Pour Sebastián Šulík, étudiant à la FAMU, la question de la langue ne se pose pas vraiment :
« Le fait que je sois un Slovaque vivant à Prague ne joue aucun rôle dans mes études. Dans le domaine du cinéma, je ne me pose pas de questions sur les influences tchèques ou slovaques. En plus, à la FAMU, nous utilisons ce que nous appelons ‘un langage cinématographique’ qui est universel. Car le film est un médium qui a sa propre langue, ses propres moyens de communication. Evidemment, dans ma façon de réfléchir, de percevoir le monde, se reflètent les expériences que j’ai faites en Slovaquie et ici, en Tchéquie. Je me sens plus particulièrement influencé par ma famille : j’ai eu la chance de grandir dans un milieu cultivé et érudit, j’étais toujours entouré de gens ouverts d’esprit. C’est ça qui m’a formé. »

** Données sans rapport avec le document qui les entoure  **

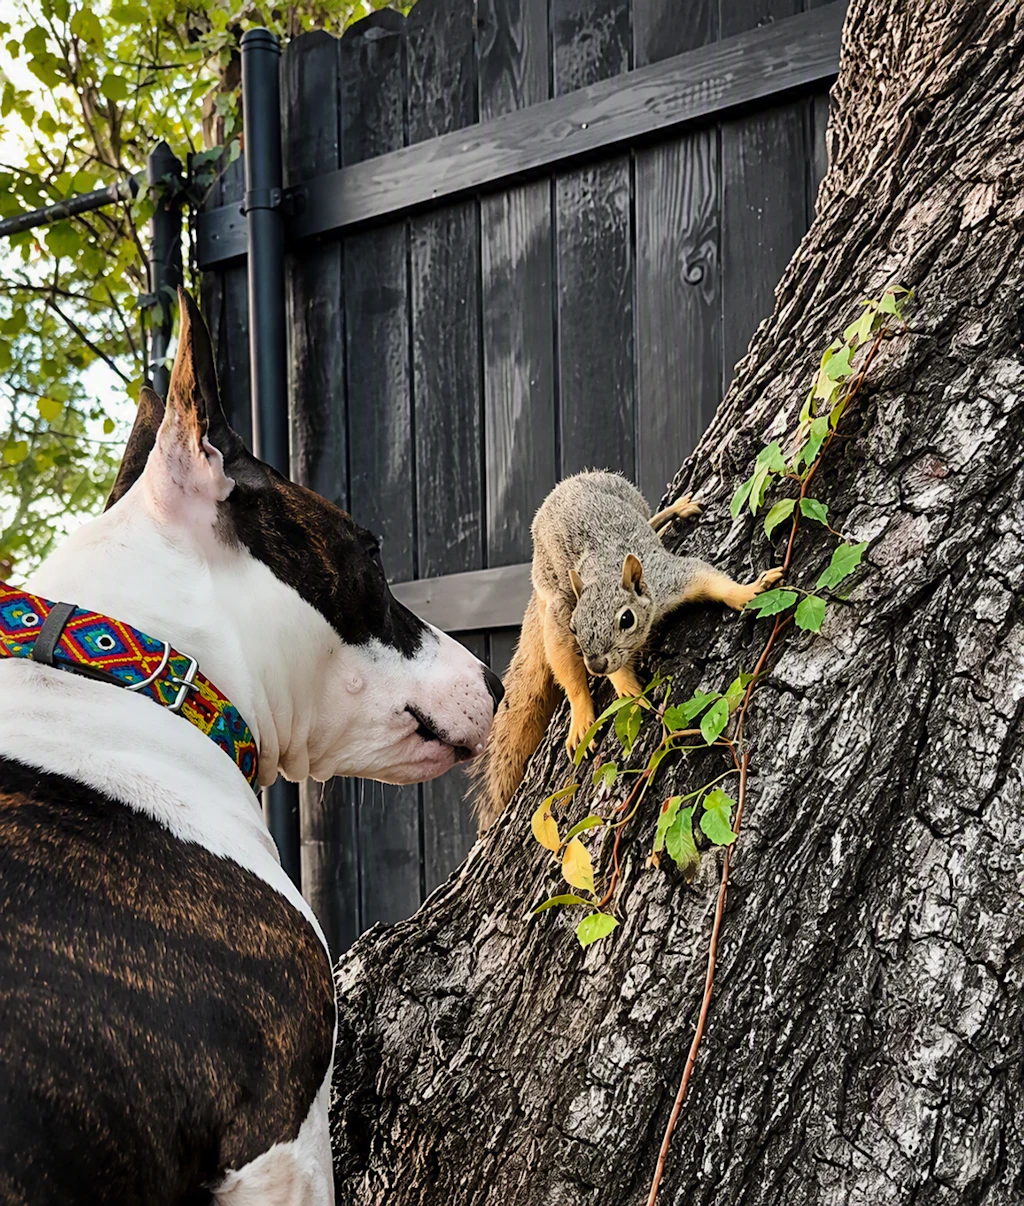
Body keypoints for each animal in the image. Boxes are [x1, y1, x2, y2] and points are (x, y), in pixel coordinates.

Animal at [470, 470, 784, 827]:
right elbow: (596, 667)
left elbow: (709, 578)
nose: (595, 665)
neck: (605, 573)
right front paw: (626, 689)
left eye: (626, 619)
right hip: (552, 590)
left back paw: (676, 509)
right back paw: (581, 716)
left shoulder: (670, 577)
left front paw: (750, 590)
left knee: (650, 519)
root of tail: (562, 488)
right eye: (576, 628)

A Bratislava, j’ai grandi avec des livres tchèques
« Beaucoup de jeunes Slovaques, nés après la chute du régime communiste, comprennent le tchèque sans problème. En revanche, il m’arrive souvent que les Tchèques de mon âge ne me comprennent pas. Ce que je trouve plutôt amusant. »
« Moi-même, j’ai grandi avec la Télévision tchèque et des livres tchèques, de même que beaucoup de jeunes Slovaques de ma génération. La culture tchèque nous est très proche et je pense que c’est aussi la raison pourquoi tant de jeunes Slovaques choisissent de faire leurs études en Tchéquie, à Brno en particulier. »
Markéta Martínková de l’Université Charles ajoute encore un détail important qui fait de la Tchéquie la destination privilégiée des étudiants slovaques :
« L’enseignement est gratuit pour tous les étudiants inscrits dans des programmes dispensés en tchèque. C’est sans doute une grande motivation pour les jeunes Slovaques. Nos pays sont toujours très proches, nos institutions sont habituées à collaborer depuis très longtemps. Cette absence de frais de scolarité augmente encore l’attrait qu’a la République tchèque aux yeux d’étudiants slovaques. »
L’Institut tchèque des statistiques rappelle que grâce à cet afflux d’étudiants slovaques en Tchéquie, la Slovaquie a la deuxième plus grande part d’étudiants ayant étudié à l'étranger en 2018 parmi les pays de l’OCDE, après le Luxembourg. Un afflux de cerveaux dont la Tchéquie profite certainement : d’après les recherches menées par le Centre tchèque pour la politique d’éducation, ce sont les meilleurs étudiants slovaques qui visent les universités tchèques. Près de la moitié d’entre eux resteraient en Tchéquie après avoir obtenu leur diplôme.